Imagine, the moment before you open your eyes, all you heard was someone shouting your name at the door, loudly, till the whole street hears, and it's not your fault to wake up in time coz the phone alarm won't ring when you did set it last night. 

 

How would you feel? 

All she did to you was shouting and shouting, because she was so worked up, her staff fell sick again after recovering past few days. And she kept putting the blame on you, just to release her stress on her shoulders. It's just a way for her to relief her stress in her. All she always do are telling who's right who's wrong. Her favourite part will be stating 'it's (somebody's) fault.!!' She just loves to do that. 

 

If you ever saw this post, I feel sorry for you to take me as your punching bag. I suck at it. I fought back. I fought back because you  ruined my morning. I apologized right after i came down running to the toilet. You probably didnt heard, because you were so blinded by your anger. 

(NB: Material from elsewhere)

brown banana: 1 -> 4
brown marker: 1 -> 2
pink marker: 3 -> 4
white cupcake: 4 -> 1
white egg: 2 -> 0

By the way, this post is not to apologize to you, coz i won't. Of all the things, I HATE people shouting me, scolding me, accusing me in the morning the most. I know you had it all the time and you let it be. But I'm not you, I won't let it be. So I fought back, coz you crossed the line. I cried, because I was so angry. It took me quit sometime to stop the tears. Do you know how hard was it to stop those tears? 

 

Did you notice this is the first time in my life i hung up so rudely to you? If you do, and just in case u're wondering, I was damn pissed at the moment. Please bare in mind, you were shouting to me over the phone. it was 15 minutes passed, and you still haven't get over it. Plus all the messages you sent, it was over my limit. I'm an accusing intolerant person. Perhaps knowing me for so many years, you didn't discover this part of me. 

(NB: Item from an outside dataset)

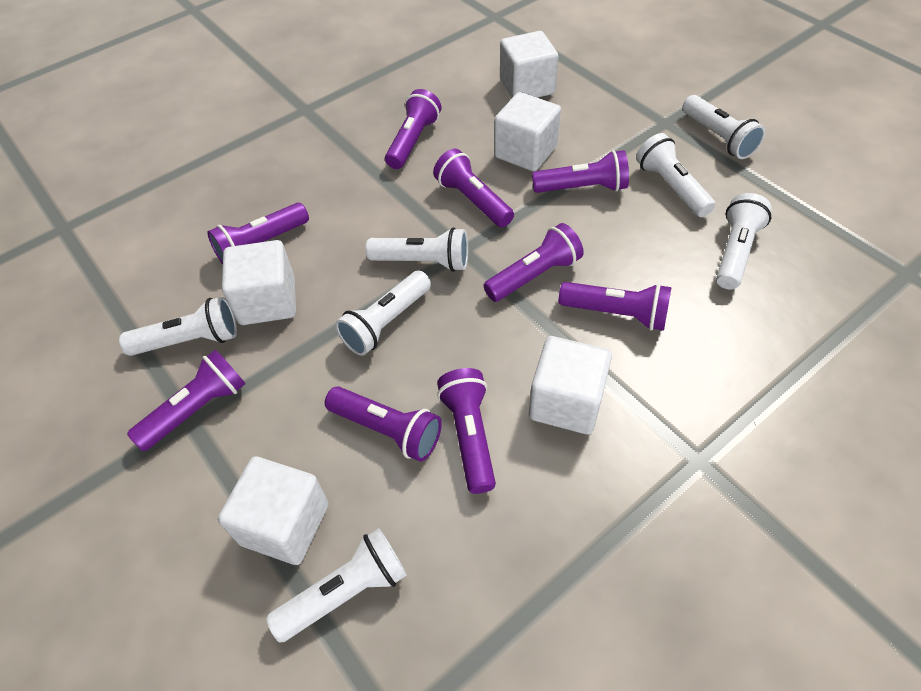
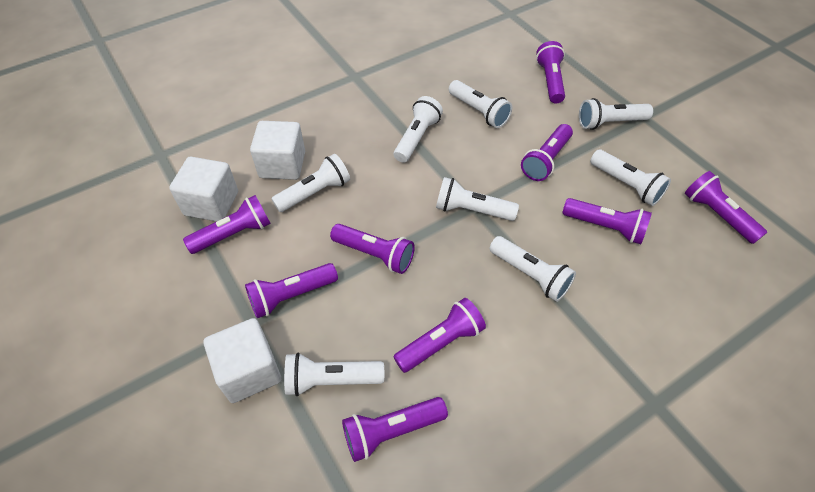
white cube: 5 -> 3
white flashlight: 7 -> 8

You have your ego in you. Especially these years, when you're in your perimenopause, perhaps I'll learn more the hormonal changes in your stage. 
You think that you know each and all of us so well, because your nieces talk to you alot. But not for me, I'm too complicated for you to understand. Perhaps, it seems I know you more than you know me. It's like I always can predict what are your responses. 

 

Now you won't talk to me. But seriously, I dont care that much like last time. I know u're waiting for my apology, but no. I admit my rudeness, but you being the one who triggered this to happen, and spreading bad comments around about me, and for the shoutings that ruined the start of my day, no, no apologies from me.